Регина решила отвезти меня к рейхстагу. И там я буду предлагать “союзникам” перлоновые чулки. “Мы обмотаем его веревкой, на которую повесим чулки. А Карфункельштейн даст ему старое пальто - оно наглухо застегивается. И можно открывать торговлю!” Регина засмеялась. “Ну, что ты на это скажешь?” - спросила она меня.

“Ну и выдумщица же ты!” - воскликнул я. Однако сама идея показалась мне неплохой. Поколебавшись, мать тоже согласилась с планами сестры. Приступить к работе мы решили немедленно.

“С мальчиком ничего не случится”, - успокаивала Регина мою мать. - “Я все время буду где-нибудь поблизости”.

День открытия нашей “торговой точки” выдался невероятно жарким.
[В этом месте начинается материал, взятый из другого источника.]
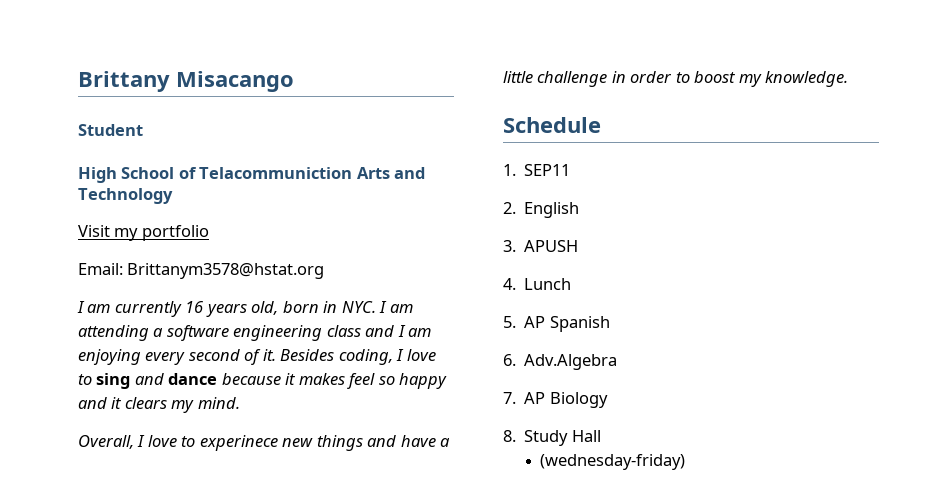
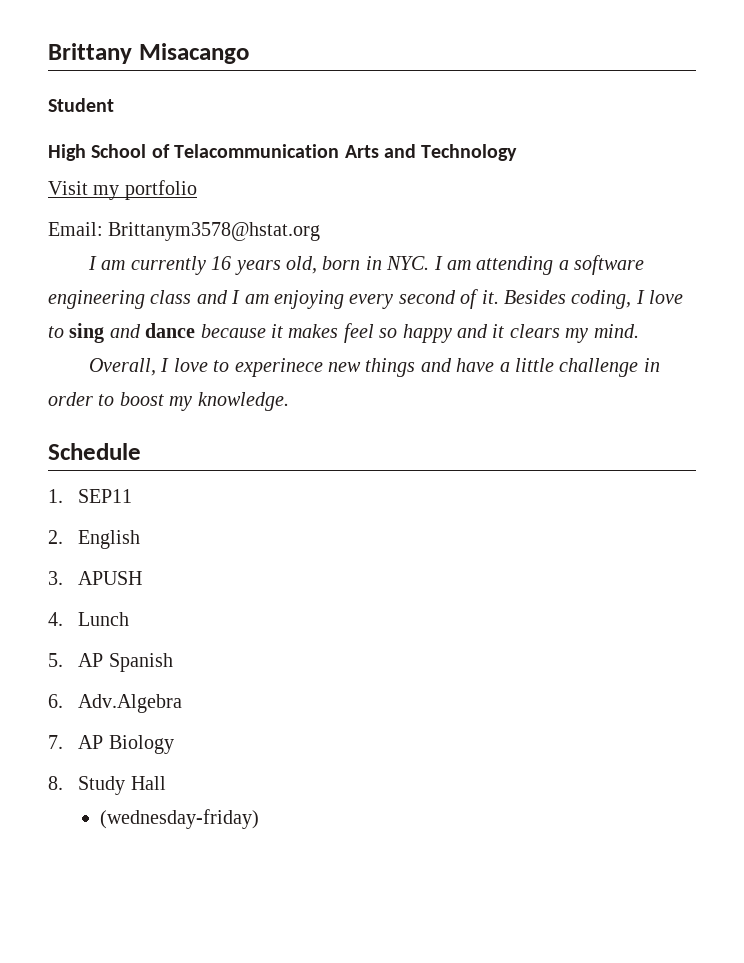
[199,167,353,179] Telacommuniction -> [174,144,340,158] Telacommunication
Стоял июль, и в старом зимнем пальто Карфункельштейна я буквально обливался потом. Фрау Карфункельштейн высадила нас из машины примерно в километре от рейхстага. Регина взяла меня за руку, и мы медленно направились к нашей цели. У развалин рейхстага стояла куча “джипов”.

Через груды мусора и щебня мы спустились к подвалам рейхстага. Здесь царило оживление. Немцы предлагали американцам, англичанам и французам для обмена все, что представляло хоть какую-то ценность. Проститутки пытались привлечь к себе внимание потенциальных клиентов. Пахло пылью, потом, мочой. Спускаться еще глубже мне совершенно не хотелось.

“Если ты почувствуешь, что к тебе подходит покупатель, уведи его куда-нибудь, где поспокойнее. И не показывай ему сразу все, что у тебя есть”, - поучала меня Регина. - “Ну-ка, еще раз - как по-английски “чулки”?”